(Structured diff data)
· · · ·

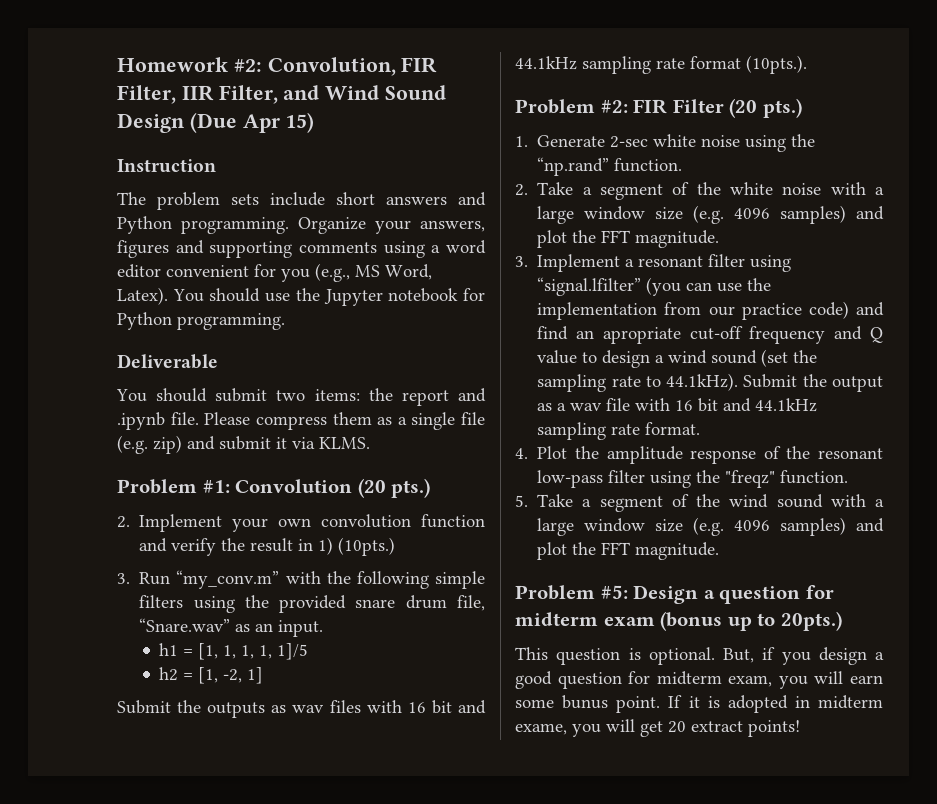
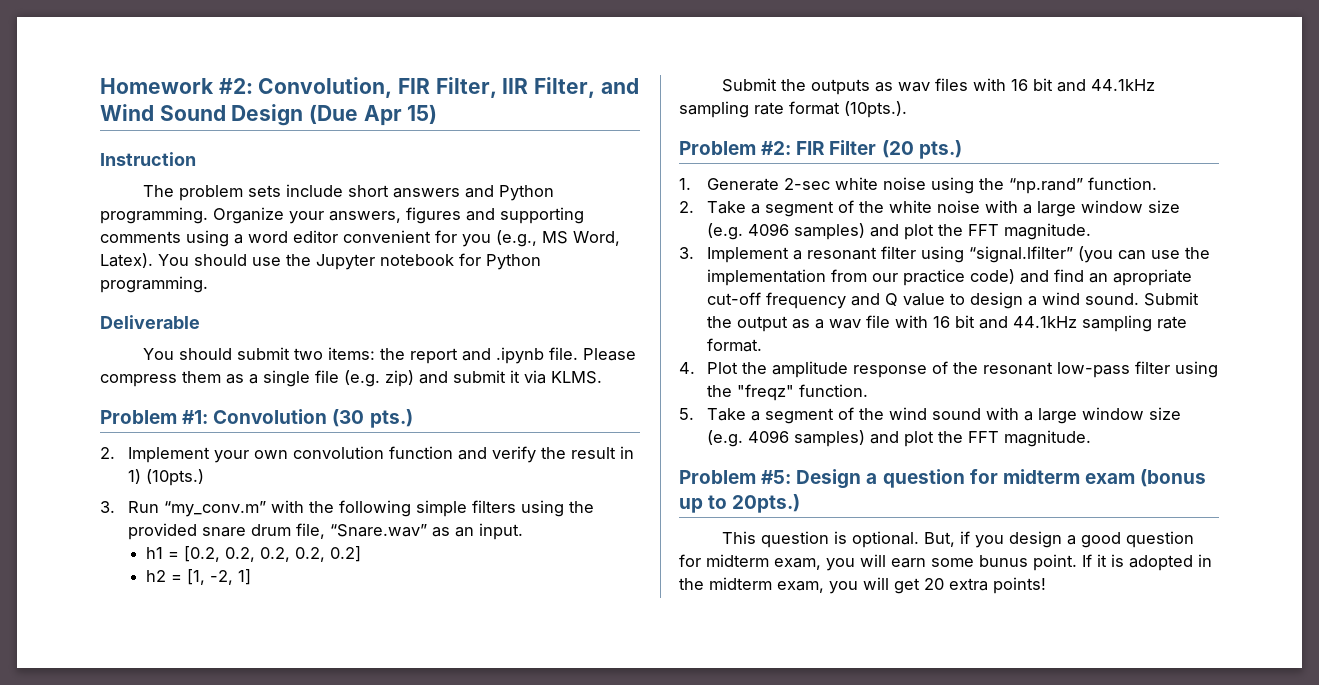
[357,478,386,498] (20 -> [332,409,365,427] (30
[198,643,309,660] [1, 1, 1, 1, 1]/5 -> [183,546,361,562] [0.2, 0.2, 0.2, 0.2, 0.2]
[711,349,818,367] [537,373,739,392] sound (set the sampling rate to 44.1kHz). -> [1084,293,1139,305] sound.
[818,695,883,709] [515,723,567,735] midterm exame, -> [679,577,824,593] the midterm exam,
[691,721,743,732] extract -> [949,578,988,591] extra

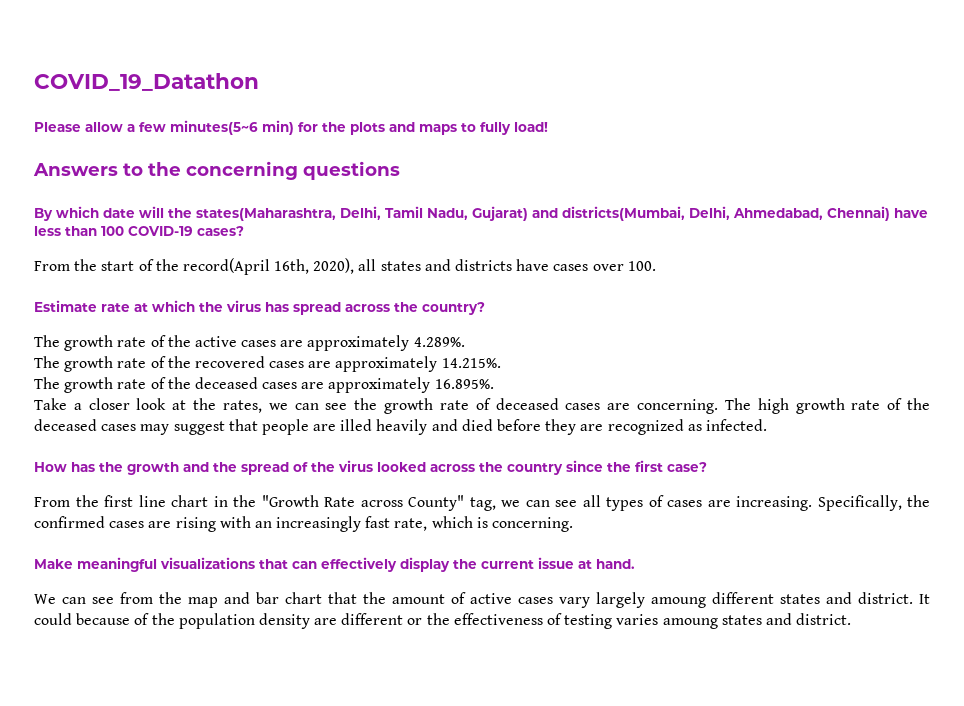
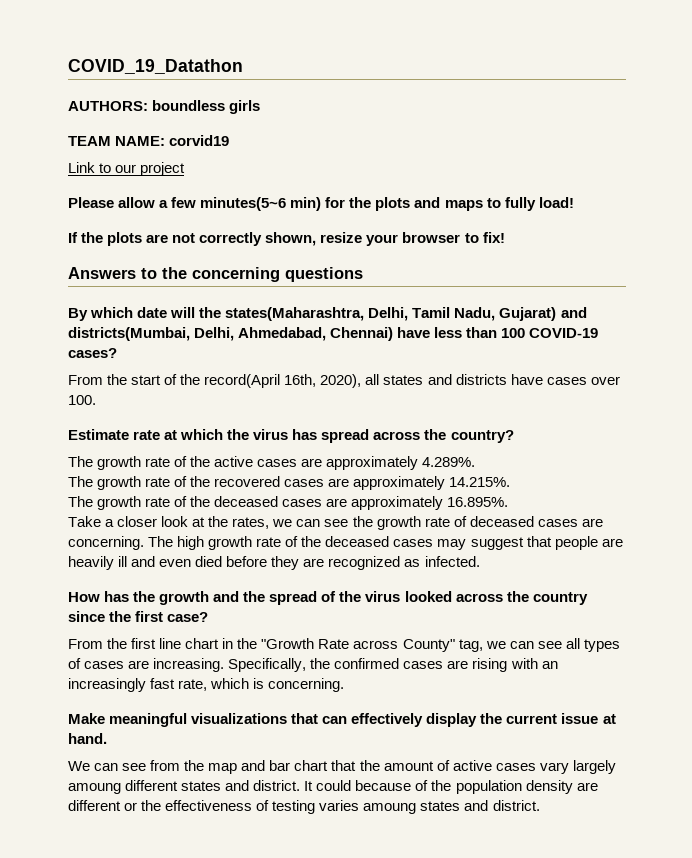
(259, 82) none -> [68,100,261,114] [68,135,230,146] [68,162,186,176] // AUTHORS: boundless girls // TEAM NAME: corvid19 // Link to our project
(548, 127) none -> [68,232,505,246] // If the plots are not correctly shown, resize your browser to fix!
[340,419,458,435] illed heavily and -> [68,556,192,570] heavily ill and even

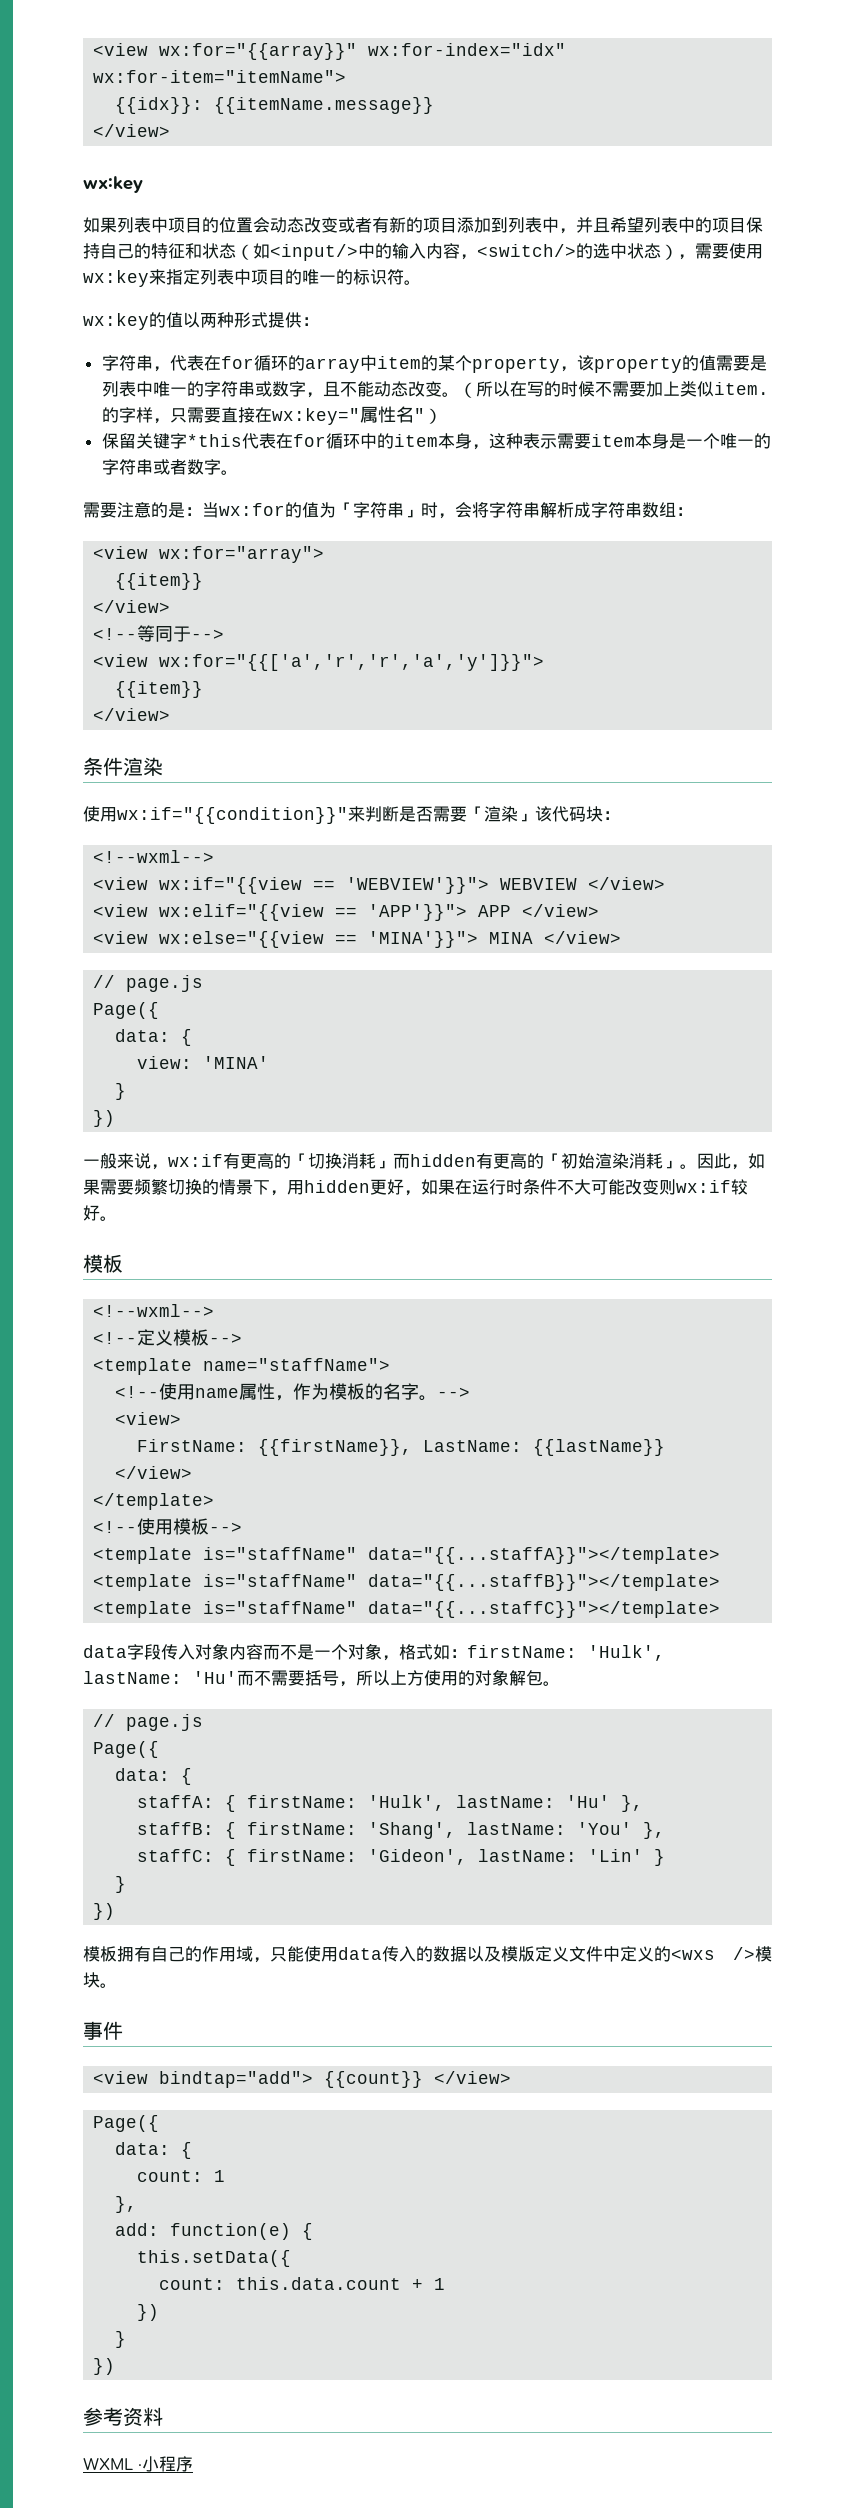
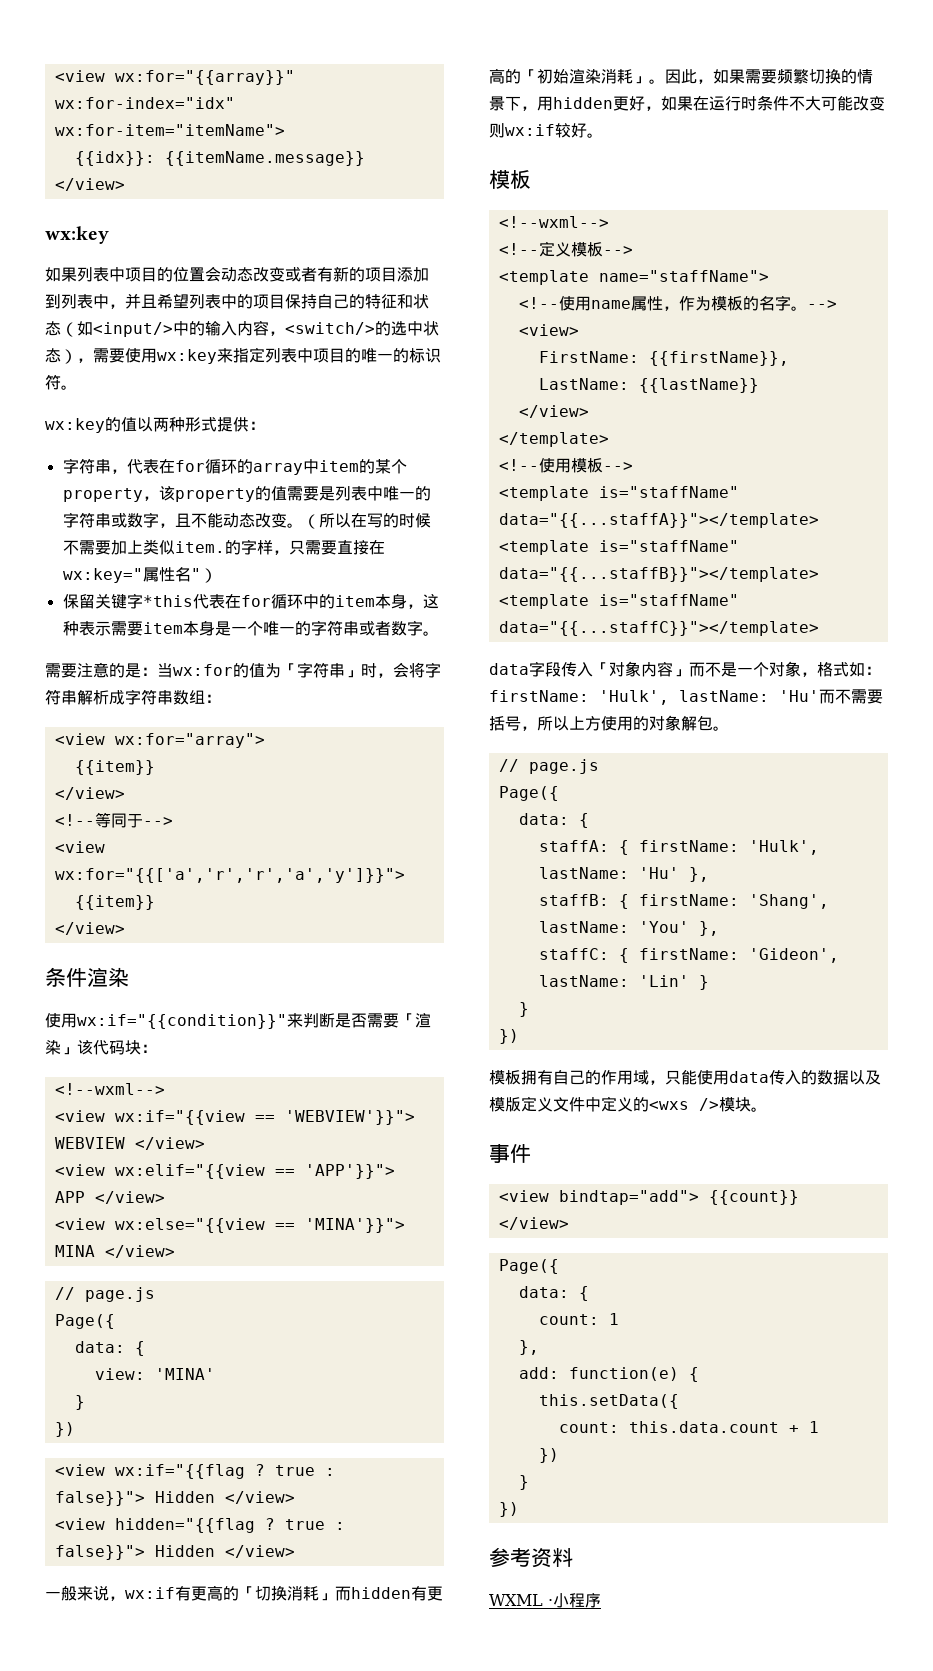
(116, 1118) none -> [54,1464,335,1479] [54,1491,295,1506] [54,1518,345,1533] [54,1545,295,1560] // <view wx:if="{{flag ? true : false}}"> Hidden </view> // <view hidden="{{flag ? true : false}}"> Hidden </view>
(195, 1652) none -> [593,662,609,675] 「
(263, 1652) none -> [673,669,689,677] 」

· · · ·

- _Task to carry out_:
Lines from the one that contains "(195, 1652) none -> [593,662,609,675] 「" through the final line of the entries must be duplicated exactly, and no other lines.

- _Problem solution_:
(195, 1652) none -> [593,662,609,675] 「
(263, 1652) none -> [673,669,689,677] 」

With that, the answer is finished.